Cybercrime – intensiv
Kokainlieferung im Körper
Hans-Jürgen Schmidt zeigt den Größenunterschied zwischen einem Schluckerbehältnis und einer Streichholzschachtel
© Zollfahndungsamt Frankfurt am Main
Aus der Not heraus
Wer sich bereit erklärt, seinen Körper als Transportmittel zu nutzen, hat es in der Regel auf die Bezahlung abgesehen. „Professionelle Kuriere machen das ein- bis zwei Mal im Jahr, dann haben sie ihren Jahresverdienst in der Tasche“, erklärt Hans-Jürgen Schmidt. Andere befinden sich in einer Notsituation und brauchen dringend Geld, beispielsweise für eine teure ärztliche Behandlung oder um das Schulgeld für die Kinder zu bezahlen. Wer als Kurier tätig wird, übt das Schlucken der Plastikbeutel zunächst an kleineren Objekten wie Weintrauben, Pflaumen oder zurechtgeschnittenen Möhren. Vor der Abreise werden dann die Drogenpäckchen verabreicht. Die Behältnisse sind in der Regel maschinell in Polyethylenfolie verpackt. Bei weniger professionellen Hintermännern werden aber auch schon mal die Finger von Gummihandschuhen abgeschnitten und befüllt. Ein Kokainbeutel wiegt meist acht bis zehn Gramm. „Vor einige Tagen konnten wir jedoch einen Afrikaner am Flughafen aufgreifen, bei dem die Beutel ein Gewicht von 20 Gramm hatten“, berichtet Schmidt. Um die Ware nicht schon während des Transports auszuscheiden, werden den Kurieren magen- und darmberuhigende Medikamente verabreicht. „Das klappt aber nicht immer.

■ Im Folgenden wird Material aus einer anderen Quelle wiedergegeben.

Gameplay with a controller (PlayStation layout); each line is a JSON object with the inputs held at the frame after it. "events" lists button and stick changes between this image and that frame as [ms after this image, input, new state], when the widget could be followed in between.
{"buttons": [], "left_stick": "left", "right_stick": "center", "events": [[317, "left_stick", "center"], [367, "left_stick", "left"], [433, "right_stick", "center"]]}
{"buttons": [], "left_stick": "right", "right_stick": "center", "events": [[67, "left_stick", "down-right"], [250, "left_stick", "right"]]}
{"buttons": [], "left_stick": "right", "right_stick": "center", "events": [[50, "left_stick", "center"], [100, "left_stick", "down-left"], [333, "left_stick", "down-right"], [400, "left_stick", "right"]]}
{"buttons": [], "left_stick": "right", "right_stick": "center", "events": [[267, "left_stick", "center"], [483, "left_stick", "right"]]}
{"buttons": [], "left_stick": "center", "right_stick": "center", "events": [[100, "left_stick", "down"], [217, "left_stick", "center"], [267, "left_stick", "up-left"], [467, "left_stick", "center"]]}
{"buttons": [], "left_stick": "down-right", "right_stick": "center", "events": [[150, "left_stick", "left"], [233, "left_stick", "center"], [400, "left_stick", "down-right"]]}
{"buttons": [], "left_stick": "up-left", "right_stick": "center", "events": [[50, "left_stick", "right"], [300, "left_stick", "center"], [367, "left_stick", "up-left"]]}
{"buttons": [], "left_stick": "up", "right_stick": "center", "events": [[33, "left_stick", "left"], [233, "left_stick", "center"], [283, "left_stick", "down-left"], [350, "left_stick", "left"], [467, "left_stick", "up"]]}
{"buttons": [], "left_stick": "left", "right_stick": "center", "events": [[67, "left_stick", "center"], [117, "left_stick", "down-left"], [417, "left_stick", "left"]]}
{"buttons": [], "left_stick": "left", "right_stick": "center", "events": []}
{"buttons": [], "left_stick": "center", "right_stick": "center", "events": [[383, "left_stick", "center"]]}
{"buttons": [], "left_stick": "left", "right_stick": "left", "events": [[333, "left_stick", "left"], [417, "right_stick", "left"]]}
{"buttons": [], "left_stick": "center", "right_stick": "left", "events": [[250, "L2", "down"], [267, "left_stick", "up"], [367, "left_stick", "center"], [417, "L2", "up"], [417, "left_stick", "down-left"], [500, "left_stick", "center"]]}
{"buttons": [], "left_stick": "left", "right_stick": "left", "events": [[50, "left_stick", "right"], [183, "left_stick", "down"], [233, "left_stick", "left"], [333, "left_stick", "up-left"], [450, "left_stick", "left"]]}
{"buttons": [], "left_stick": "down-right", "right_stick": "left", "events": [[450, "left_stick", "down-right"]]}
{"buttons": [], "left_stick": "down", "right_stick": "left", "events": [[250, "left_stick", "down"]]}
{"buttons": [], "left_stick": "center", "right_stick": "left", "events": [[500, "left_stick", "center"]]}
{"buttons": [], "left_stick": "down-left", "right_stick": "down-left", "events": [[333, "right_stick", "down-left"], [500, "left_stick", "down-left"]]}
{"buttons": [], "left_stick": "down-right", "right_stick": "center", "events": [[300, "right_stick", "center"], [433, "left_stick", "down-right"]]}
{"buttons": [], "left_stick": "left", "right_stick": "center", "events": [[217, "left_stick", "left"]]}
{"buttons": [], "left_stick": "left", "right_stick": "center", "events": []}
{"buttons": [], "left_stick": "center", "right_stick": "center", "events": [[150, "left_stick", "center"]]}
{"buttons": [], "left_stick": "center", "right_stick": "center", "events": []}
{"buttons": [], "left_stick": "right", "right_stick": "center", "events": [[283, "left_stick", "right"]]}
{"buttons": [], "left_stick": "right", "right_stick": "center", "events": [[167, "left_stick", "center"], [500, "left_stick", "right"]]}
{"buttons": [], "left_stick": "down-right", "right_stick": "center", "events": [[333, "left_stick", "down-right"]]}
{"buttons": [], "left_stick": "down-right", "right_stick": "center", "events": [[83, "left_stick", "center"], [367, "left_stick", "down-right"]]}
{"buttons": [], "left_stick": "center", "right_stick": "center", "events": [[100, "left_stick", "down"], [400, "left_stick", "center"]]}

Gelegentlich kommen die Beutel schon auf der Reise wieder heraus und müssen dann im Handgepäck versteckt werden. Manchmal können die Körperschmuggler auch einfach nicht alles auf einmal schlucken. Dann wird das Kokain in der Unterwäsche oder im Koffer verstaut“, fügt der Experte hinzu.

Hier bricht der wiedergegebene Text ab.